All cross currency swap derivative financial instruments designated as hedges at
March 31, 2014, were classified as cash flow hedges.
In addition to the cross currency swap contracts noted above, at March 31, 2014,
the Company had US$2,193 million of foreign currency forward contracts
outstanding, with terms of approximately 30 days or less, including US$500
million designated as cash flow hedges.
b) Credit risk
Credit risk is the risk that a party to a financial instrument will cause a
financial loss to the Company by failing to discharge an obligation.
Counterparty credit risk management
The Company's accounts receivable are mainly with customers in the crude oil and
natural gas industry and are subject to normal industry credit risks. The
Company manages these risks by reviewing its exposure to individual companies on
a regular basis and where appropriate, ensures that parental guarantees or
letters of credit are in place to minimize the impact in the event of default.
At March 31, 2014, substantially all of the Company's accounts receivable were
due within normal trade terms.
The Company is also exposed to possible losses in the event of nonperformance by
counterparties to derivative financial instruments; however, the Company manages
this credit risk by entering into agreements with counterparties that are
substantially all investment grade financial institutions and other entities. At
March 31, 2014, the Company had net risk management assets of $3 million with
specific counterparties related to derivative financial instruments (December
31, 2013 - $nil).
c) Liquidity risk
Liquidity risk is the risk that the Company will encounter difficulty in meeting
obligations associated with financial liabilities.

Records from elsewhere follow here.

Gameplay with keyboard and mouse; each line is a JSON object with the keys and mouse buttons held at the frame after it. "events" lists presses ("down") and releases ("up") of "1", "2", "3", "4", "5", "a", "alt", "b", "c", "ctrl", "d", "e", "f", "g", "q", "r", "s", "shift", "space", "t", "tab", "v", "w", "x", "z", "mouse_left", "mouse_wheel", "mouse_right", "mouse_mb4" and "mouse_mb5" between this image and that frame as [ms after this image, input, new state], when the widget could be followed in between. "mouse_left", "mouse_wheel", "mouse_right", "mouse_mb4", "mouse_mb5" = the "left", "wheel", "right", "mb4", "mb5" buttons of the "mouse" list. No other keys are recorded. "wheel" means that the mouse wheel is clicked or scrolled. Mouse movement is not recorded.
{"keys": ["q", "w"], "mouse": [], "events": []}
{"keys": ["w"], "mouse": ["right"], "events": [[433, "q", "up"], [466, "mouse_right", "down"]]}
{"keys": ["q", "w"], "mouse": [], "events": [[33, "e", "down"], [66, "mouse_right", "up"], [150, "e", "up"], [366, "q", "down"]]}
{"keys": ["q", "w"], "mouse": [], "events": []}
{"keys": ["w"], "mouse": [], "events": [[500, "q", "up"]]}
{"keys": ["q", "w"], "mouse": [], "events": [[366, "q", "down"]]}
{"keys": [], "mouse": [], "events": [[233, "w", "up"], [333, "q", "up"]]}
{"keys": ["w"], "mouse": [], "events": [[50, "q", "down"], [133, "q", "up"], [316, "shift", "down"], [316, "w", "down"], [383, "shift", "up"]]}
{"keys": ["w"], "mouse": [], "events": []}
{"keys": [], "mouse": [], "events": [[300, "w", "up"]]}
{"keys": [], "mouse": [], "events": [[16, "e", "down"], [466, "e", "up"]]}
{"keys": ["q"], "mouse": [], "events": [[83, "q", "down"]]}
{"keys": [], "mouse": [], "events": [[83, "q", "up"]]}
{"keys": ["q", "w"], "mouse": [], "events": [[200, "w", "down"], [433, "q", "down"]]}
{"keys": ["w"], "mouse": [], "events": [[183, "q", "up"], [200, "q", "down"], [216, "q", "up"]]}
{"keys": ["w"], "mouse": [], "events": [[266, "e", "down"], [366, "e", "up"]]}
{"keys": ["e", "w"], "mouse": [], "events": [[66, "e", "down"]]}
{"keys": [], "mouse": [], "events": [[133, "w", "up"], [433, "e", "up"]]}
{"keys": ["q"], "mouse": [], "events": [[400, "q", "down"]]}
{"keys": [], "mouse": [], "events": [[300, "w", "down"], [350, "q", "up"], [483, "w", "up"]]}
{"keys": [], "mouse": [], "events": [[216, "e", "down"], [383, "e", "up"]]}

Management of liquidity risk requires the Company to maintain sufficient cash
and cash equivalents, along with other sources of capital, consisting primarily
of cash flow from operating activities, available credit facilities, commercial
paper and access to debt capital markets, to meet obligations as they become
due. The Company believes it has adequate bank credit facilities to provide
liquidity to manage fluctuations in the timing of the receipt and/or
disbursement of operating cash flows.
The maturity dates for financial liabilities were as follows:
1 to less 2 to less
Less than than than
1 year 2 years 5 years Thereafter
----------------------------------------------------------------------------
Accounts payable $ 822 $ - $ - $ -
Accrued liabilities $ 2,653 $ - $ - $ -
Risk management $ 82 $ 9 $ 6 $ (14)
Other long-term
liabilities $ 21 $ 30 $ - $ -
Long-term debt (1) $ 1,493 $ 952 $ 2,497 $ 5,476
----------------------------------------------------------------------------
----------------------------------------------------------------------------
(1) Long-term debt represents principal repayments only and does not reflect
fair value adjustments, interest, original issue discounts or transaction costs.
14. COMMITMENTS AND CONTINGENCIES
The Company has committed to certain payments as follows:
Remaining
2014 2015 2016 2017 2018 Thereafter
----------------------------------------------------------------------------
Product transportation
and pipeline $ 238 $ 307 $ 238 $ 212 $ 176 $ 1,324
Offshore equipment
operating leases and
offshore drilling $ 119 $ 247 $ 84 $ 63 $ 57 $ 18
Office leases $ 29 $ 44 $ 45 $ 48 $ 50 $ 343
Other $ 239 $ 173 $ 72 $ 1 $ 1 $ 1
----------------------------------------------------------------------------
----------------------------------------------------------------------------
In addition to the commitments disclosed above, the Company has entered into
various agreements related to the engineering, procurement and construction of
subsequent phases of Horizon. These contracts can be cancelled by the Company
upon notice without penalty, subject to the costs incurred up to and in respect
of the cancellation.
The Company is defendant and plaintiff in a number of legal actions arising in
the normal course of business. In addition, the Company is subject to certain
contractor construction claims. The Company believes that any liabilities that
might arise pertaining to any such matters would not have a material effect on
its consolidated financial position.
15. SEGMENTED INFORMATION
Exploration and Production
Total
Exploration
Offshore and
North America North Sea Africa Production
(millions of Three Months Three Months Three Months Three Months
Canadian Ended Ended Ended Ended
dollars,unaudited) Mar 31 Mar 31 Mar 31 Mar 31
--------------------------------------------------------
2014 2013 2014 2013 2014 2013 2014 2013
----------------------------------------------------------------------------
Segmented product
sales 3,657 2,808 198 177 24 208 3,879 3,193
Less: royalties (516) (276) (1) (1) (4) (33) (521) (310)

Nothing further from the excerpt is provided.